Eric Rohmer’s announced last film, The Romance of Astrea and Céladon, is a costumed period piece based on a 1610 novel by Honoré d’Urfé that imagines what life was like in 5th century Gaul. It is a work of sublime physical beauty and surprising eroticism that looks both backwards and forwards in time. While it appears to be a look back at a naïve and outdated way of life, it may indeed be the opposite: Rohmer’s final rebuke of the modern world's spiritual emptiness, and a preview of a new world struggling to be born. This strange dichotomy is implied by the unusual preface in which a voice announces that the story had to be moved from the Forez plain, “now disfigured by urban blight and conifer plantations, to another part of France whose scenery has retained its wild poetry and bucolic charm.”

Rohmer transports the viewer to a world of idyllic streams and forests where shepherds dress in the tunics of the 17th century. Céladon (Andy Gillet), a young man of noble birth, has chosen the simple life of a shepherd and is deeply in love with Astrea (Stéphanie Crayencour), a shepherdess of more modest family lineage. Though the film in lesser hands might have seemed a bit silly, Rohmer’s straightforward direction reveals an emotional truth often obscured by the modern cinematic techniques of fast cuts, hand-held camerawork, and curse words that are supposed to enhance “realism."

At a family gathering, Céladon pretends to be infatuated with Amynthe (Priscilla Galland) to mollify his and Astrea’s parents who are bickering, but when Astrea sees him kiss the other woman, she is racked by jealousy and orders Céladon to stay away from her forever “unless I bid you otherwise.” In despair, Céladon says “I’ll drown myself, at once” and proceeds to jump into the river, but is rescued before drowning by the nymph Galathea (Veronique Réymond) who brings him to her castle and, with the support of two other nymphs, nurses him back to health.

When Galathea discovers how attractive he is, however, she wants Céladon for her own pleasure and forbids him to leave the castle. But in the film’s first instance of cross-dressing (a notorious Shakespearean plot device), he is smuggled out by another nymph, Léonide (Cécile Cassel) and hides out in the woods. Astrea believes Céladon to be dead and with some regret, forgives him and loves him more than ever, though Céladon refuses to see her out of respect for her word. He begins to rethink his position, however, after being visited by a Druid priest (Serge Renko) who hatches a secret scheme to reunite the two lovers.

The picture is filled with a lightness that is absent from Rohmer’s more talky Six Moral Tales and later films in which the characters pontificate at length on the ins and outs of romantic love. His philosophical (and Catholic) bent surfaces, however, in a scene in which Hylas (Rodolphe Pauly), a jester who is regarded with complete disdain by the others, berates the follies of indiscriminate sexuality while Lycidas (Jocelyn Quivrin) promotes love as an ideal that merges two souls into one, and the film’s robust final sequence demonstrates the extremes one may go to for love.
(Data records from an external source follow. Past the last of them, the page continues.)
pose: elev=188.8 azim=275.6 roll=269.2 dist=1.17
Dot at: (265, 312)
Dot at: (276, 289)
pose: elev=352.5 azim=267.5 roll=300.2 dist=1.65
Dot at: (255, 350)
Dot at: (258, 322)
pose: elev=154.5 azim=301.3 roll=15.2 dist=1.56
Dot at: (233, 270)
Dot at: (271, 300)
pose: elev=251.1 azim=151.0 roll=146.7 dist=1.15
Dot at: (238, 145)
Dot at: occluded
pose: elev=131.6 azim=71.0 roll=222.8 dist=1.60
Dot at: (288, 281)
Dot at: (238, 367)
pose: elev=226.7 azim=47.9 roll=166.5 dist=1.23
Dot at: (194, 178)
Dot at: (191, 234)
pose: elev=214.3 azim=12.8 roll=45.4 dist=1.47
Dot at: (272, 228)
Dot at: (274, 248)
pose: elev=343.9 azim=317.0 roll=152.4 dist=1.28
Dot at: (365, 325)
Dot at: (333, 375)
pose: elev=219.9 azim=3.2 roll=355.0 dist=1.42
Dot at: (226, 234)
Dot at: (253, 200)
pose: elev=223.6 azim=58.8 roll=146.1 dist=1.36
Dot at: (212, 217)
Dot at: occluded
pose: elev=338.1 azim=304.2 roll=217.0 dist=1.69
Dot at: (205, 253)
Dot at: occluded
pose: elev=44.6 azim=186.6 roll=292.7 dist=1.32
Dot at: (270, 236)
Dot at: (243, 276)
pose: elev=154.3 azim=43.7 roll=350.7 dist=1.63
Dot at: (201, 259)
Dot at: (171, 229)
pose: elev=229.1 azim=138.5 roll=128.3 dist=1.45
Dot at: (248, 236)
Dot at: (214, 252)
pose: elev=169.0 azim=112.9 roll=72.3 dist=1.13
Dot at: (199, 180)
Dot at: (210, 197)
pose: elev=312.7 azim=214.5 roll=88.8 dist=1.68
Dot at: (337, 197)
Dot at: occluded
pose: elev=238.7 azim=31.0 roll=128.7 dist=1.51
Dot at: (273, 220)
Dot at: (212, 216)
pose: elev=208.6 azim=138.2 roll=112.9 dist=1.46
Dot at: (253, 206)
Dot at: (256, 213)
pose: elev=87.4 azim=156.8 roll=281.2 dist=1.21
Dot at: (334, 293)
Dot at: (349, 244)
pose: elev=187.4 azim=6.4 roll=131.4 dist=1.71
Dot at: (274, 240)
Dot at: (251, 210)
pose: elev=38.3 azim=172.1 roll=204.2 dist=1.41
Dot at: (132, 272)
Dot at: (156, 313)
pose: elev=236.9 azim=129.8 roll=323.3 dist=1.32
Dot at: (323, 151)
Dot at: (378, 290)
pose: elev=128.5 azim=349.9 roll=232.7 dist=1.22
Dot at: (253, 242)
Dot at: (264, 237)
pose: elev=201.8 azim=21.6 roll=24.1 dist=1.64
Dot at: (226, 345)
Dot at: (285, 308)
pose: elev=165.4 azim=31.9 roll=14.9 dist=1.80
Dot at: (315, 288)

In The Romance of Astrea and Céladon, Rohmer, now in his 87th year, promotes the ideals of commitment, the integrity of one’s word, and the poetry of romantic love without its modern day clatter. While these ideals may not seem terribly thrilling (one film critic wrote that, “maybe humankind ditched romantic fidelity because it isn't exciting!”), they act to ground us in our noblest aspirations, to remind us of what it means to be human, a task that, in his six decades of filmmaking, Rohmer has exquisitely accomplished and to which The Romance of Astrea and Céladon places a final exclamation point.